### [WHAT IS REQUIRED]
Restate word for word the lines in the listing below, starting at the line containing "Traitement anti mousse toiture Sainte Helene" and ending at the line containing "Nettoyage de terrasse Sainte Helene", both included; leave out the rest.

----

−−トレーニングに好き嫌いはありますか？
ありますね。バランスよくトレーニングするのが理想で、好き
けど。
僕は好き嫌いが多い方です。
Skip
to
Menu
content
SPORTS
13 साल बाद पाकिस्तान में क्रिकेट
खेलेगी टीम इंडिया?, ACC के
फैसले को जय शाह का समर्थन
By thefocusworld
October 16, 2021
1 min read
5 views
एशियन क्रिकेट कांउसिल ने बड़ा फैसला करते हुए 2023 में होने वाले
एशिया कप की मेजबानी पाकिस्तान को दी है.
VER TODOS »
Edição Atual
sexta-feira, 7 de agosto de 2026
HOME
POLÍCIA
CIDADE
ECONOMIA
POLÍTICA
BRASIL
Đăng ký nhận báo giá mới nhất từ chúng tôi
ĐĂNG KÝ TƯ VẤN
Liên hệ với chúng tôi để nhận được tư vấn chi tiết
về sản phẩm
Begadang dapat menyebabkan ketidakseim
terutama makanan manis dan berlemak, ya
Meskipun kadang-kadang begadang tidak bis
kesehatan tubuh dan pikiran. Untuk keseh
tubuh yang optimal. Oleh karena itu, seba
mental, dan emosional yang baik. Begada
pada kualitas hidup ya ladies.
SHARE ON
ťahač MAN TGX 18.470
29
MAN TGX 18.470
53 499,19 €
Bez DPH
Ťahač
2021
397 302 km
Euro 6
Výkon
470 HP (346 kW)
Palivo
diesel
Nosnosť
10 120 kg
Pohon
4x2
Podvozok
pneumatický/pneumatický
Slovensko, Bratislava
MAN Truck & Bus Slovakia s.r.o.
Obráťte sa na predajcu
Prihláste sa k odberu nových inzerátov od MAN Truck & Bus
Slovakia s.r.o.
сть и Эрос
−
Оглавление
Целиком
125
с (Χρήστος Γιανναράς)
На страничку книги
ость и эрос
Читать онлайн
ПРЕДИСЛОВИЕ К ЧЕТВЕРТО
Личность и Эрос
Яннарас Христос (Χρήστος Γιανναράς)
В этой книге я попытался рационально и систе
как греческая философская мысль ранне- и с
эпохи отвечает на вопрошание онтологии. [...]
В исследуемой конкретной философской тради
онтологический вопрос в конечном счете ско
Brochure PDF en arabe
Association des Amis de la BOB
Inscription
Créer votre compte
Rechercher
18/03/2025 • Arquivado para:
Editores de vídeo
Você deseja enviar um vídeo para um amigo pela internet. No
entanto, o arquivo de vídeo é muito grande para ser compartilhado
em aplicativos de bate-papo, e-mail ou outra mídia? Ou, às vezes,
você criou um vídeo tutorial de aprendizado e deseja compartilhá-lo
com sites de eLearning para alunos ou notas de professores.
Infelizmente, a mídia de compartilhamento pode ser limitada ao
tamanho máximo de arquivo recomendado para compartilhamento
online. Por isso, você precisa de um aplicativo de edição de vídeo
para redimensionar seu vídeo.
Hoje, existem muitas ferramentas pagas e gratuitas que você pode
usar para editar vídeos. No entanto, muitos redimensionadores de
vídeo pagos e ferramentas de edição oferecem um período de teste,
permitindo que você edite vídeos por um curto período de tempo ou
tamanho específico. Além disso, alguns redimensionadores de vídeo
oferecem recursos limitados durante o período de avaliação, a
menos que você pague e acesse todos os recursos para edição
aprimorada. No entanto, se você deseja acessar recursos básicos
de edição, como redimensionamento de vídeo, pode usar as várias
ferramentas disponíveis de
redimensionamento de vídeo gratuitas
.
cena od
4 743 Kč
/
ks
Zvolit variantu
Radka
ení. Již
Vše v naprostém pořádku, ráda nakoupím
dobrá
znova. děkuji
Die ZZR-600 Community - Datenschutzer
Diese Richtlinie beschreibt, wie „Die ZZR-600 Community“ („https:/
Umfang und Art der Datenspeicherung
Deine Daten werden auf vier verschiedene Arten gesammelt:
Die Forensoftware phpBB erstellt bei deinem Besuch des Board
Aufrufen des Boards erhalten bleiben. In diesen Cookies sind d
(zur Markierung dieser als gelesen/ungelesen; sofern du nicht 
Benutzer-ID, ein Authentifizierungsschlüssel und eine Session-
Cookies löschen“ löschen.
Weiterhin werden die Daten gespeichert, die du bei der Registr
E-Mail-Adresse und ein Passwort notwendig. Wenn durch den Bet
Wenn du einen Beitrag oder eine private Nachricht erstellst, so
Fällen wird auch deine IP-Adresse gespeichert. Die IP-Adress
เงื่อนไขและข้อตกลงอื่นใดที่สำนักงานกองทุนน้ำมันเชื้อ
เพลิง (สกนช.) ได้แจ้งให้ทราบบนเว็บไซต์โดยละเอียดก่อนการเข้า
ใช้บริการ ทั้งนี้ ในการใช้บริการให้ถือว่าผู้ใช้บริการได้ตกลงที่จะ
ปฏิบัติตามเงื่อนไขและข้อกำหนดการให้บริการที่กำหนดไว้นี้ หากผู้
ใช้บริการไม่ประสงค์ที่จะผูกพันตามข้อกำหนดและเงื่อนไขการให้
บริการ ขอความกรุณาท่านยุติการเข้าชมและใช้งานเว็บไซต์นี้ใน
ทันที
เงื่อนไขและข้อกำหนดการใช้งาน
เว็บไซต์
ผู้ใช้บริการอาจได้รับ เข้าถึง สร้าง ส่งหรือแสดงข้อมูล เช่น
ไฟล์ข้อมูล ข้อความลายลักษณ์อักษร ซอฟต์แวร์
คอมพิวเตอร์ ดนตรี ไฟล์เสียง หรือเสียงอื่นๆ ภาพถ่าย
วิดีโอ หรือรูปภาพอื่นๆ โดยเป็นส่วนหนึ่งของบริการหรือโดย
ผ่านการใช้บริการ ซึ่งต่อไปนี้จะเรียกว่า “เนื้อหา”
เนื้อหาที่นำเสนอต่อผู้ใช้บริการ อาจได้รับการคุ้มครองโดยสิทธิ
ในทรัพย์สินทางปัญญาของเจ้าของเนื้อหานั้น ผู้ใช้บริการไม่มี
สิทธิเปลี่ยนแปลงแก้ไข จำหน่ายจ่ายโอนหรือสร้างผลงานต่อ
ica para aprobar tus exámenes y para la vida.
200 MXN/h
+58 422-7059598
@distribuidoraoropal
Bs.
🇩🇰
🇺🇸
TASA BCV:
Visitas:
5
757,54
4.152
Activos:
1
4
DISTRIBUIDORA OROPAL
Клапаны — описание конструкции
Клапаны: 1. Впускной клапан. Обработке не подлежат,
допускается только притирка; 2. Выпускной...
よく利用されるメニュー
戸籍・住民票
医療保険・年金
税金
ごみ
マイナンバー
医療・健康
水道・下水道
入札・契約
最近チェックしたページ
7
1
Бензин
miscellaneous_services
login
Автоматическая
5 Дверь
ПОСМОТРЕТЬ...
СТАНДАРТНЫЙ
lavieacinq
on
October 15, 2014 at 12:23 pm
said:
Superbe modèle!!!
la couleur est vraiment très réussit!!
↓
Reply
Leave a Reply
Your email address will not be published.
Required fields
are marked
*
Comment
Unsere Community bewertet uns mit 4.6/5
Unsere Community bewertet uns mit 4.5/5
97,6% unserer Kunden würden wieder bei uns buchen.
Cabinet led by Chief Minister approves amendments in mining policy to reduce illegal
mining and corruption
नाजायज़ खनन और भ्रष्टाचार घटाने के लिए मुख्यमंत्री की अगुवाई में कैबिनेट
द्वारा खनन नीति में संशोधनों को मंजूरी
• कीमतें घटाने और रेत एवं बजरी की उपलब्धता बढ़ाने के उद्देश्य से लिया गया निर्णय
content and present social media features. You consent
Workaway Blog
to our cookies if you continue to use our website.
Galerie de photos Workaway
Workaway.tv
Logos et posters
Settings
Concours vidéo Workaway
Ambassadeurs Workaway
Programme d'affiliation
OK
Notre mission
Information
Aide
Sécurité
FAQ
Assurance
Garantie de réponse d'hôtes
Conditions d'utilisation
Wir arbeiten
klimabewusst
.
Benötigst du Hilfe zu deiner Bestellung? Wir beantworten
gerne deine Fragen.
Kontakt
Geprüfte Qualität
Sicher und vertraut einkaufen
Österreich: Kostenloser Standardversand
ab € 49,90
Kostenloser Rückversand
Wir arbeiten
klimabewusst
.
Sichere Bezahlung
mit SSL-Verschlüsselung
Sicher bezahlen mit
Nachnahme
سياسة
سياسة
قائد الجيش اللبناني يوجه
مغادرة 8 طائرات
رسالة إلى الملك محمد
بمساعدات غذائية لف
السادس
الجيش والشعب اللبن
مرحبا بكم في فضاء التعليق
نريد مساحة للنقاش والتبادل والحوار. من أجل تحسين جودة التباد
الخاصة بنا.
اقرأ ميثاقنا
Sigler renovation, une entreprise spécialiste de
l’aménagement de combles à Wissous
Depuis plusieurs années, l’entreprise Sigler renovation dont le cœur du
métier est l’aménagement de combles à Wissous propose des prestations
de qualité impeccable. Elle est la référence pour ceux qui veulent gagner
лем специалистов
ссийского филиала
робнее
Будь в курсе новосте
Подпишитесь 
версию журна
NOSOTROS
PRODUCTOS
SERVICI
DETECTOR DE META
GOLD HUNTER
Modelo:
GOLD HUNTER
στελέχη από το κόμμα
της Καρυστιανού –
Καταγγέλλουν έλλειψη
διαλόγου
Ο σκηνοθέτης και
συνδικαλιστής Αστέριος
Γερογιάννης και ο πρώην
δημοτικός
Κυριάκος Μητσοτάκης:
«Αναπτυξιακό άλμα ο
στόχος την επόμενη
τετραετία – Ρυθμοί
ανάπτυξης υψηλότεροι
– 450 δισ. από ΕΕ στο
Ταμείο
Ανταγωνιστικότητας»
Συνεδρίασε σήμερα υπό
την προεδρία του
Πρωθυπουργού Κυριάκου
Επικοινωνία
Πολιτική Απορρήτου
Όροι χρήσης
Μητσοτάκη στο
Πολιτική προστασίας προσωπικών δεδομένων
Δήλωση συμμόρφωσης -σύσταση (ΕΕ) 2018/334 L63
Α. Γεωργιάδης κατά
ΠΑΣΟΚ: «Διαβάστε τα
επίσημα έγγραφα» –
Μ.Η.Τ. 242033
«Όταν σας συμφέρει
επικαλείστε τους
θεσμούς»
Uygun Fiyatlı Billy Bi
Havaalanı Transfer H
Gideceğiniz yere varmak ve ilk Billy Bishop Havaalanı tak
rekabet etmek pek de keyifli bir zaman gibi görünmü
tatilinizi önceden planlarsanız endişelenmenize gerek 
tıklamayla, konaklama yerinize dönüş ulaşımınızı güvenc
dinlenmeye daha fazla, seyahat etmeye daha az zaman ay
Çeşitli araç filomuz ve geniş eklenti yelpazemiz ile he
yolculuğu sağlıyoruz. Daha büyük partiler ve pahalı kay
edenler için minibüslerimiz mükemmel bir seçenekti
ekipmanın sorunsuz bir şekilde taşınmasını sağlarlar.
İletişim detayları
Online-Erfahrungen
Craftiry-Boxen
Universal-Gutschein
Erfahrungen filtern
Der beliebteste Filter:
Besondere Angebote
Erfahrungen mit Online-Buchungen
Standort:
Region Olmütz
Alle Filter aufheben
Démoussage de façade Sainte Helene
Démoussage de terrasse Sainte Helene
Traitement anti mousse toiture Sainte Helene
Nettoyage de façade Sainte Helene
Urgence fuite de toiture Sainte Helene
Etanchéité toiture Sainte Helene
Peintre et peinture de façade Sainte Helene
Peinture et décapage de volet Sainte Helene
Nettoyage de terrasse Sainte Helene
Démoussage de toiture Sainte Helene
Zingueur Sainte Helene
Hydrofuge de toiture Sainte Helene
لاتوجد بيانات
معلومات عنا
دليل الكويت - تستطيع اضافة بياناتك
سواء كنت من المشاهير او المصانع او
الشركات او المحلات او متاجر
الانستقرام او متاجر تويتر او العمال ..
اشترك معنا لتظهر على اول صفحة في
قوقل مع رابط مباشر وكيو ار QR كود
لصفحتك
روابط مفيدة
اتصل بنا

----

### [TASK RESULT]
Traitement anti mousse toiture Sainte Helene
Nettoyage de façade Sainte Helene
Urgence fuite de toiture Sainte Helene
Etanchéité toiture Sainte Helene
Peintre et peinture de façade Sainte Helene
Peinture et décapage de volet Sainte Helene
Nettoyage de terrasse Sainte Helene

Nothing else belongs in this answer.